Fredrik von Sydow
(1908 – 7 March 1932) was a law student who became known for the "Sydow
murders" in Stockholm and Uppsala on 7 March 1932.
Fredrik von Sydow came from an upperclass family
in Stockholm and studied Law at Uppsala University.
On March 7, 1932, his father Hjalmar von Sydow,
who was a conservative member of parliament and the managing
director and chairman of the Swedish Employers' Federation and
two maids employed in the household were found dead in the
family residence in Stockholm, all bludgeoned to death with an
iron bar. Even though the police soon came to suspect the son,
Fredrik, it took a few hours before they were able to locate
Fredrik von Sydow had taken a taxi with his wife
Sofie to Uppsala, where they entered the restaurant of Hotel
Gillet and ordered Champagne, caviar and oysters. When the
police eventually arrived to the restaurant, Fredrik von Sydow
took up a gun and shot his wife and himself to death.

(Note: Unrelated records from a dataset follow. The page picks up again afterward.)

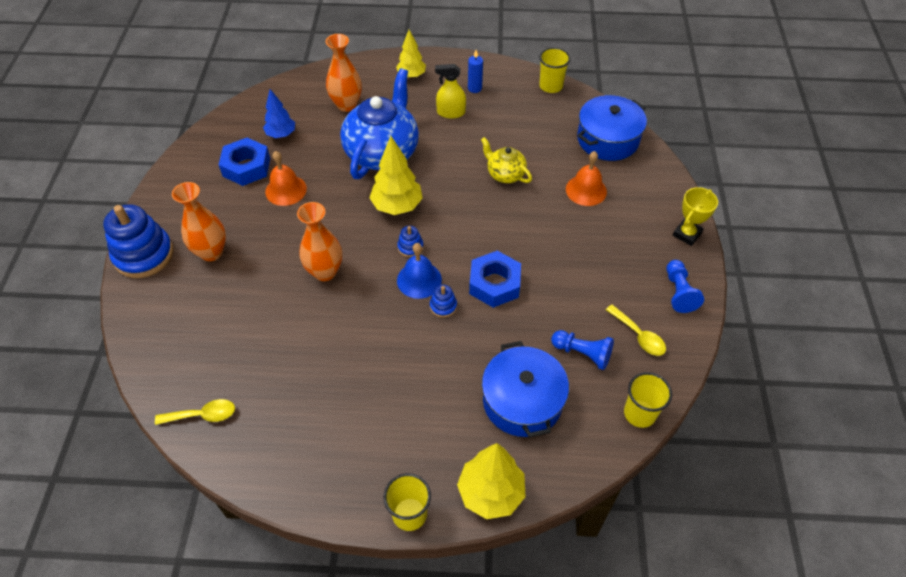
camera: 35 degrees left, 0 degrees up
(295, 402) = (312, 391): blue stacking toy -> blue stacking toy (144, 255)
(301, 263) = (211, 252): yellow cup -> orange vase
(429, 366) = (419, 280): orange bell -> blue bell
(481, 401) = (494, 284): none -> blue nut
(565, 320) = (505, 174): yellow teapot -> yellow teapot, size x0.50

The motives of Fredrik von Sydow have never been
clarified, but the relative prominence and public position of
the family made the murders a significant scandal and the object
of much speculation. The writer Sigfrid Siwertz wrote a play,
Ett brott ("A crime", 1933) based on the murders, on which a
1940 film of the same name was based.
In the early 21st century two books were written
about the Sydow murders, Uppsala attorney Anders Frigell's
von Sydowmordens gåta ("The riddle of the von Sydow
murders"; Uppsala: Uppsala Publ. House, 2002) and the novel I
skuggan av ett brott ("In the shadow of a crime", Stockholm:
Bromberg, 2004) by the writer Helena Henschen, who is herself a
granddaughter of Hjalmar and niece of Fredrik von Sydow.